EXERCISE DIRECTIONS
Echo the stretch of lines from the line containing "order: Odonata" through the line containing "genus: Cynips", and give only those lines.

### RECORDED INFORMATION

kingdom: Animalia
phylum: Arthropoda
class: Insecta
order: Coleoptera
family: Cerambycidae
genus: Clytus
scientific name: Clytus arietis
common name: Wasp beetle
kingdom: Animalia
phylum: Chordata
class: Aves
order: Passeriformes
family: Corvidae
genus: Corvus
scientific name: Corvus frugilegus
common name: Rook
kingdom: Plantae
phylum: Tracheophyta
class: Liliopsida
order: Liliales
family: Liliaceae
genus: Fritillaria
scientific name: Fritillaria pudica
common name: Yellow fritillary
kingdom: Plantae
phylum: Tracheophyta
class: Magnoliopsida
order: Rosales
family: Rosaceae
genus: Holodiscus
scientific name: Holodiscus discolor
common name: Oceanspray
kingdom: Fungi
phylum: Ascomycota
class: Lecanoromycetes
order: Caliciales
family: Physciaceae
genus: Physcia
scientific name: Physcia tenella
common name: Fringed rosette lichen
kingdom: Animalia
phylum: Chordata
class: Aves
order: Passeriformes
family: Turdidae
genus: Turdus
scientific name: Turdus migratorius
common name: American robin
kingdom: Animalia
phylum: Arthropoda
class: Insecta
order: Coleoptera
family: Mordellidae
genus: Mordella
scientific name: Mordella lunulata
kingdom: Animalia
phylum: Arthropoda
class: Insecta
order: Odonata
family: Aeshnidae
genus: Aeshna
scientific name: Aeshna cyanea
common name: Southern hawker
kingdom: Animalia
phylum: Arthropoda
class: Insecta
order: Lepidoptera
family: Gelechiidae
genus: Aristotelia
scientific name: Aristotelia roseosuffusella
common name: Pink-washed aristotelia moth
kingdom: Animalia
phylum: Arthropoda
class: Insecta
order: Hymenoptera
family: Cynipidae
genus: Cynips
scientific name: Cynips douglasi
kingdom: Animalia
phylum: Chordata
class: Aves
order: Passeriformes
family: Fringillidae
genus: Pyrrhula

######

RESULT OF THE TASK
order: Odonata
family: Aeshnidae
genus: Aeshna
scientific name: Aeshna cyanea
common name: Southern hawker
kingdom: Animalia
phylum: Arthropoda
class: Insecta
order: Lepidoptera
family: Gelechiidae
genus: Aristotelia
scientific name: Aristotelia roseosuffusella
common name: Pink-washed aristotelia moth
kingdom: Animalia
phylum: Arthropoda
class: Insecta
order: Hymenoptera
family: Cynipidae
genus: Cynips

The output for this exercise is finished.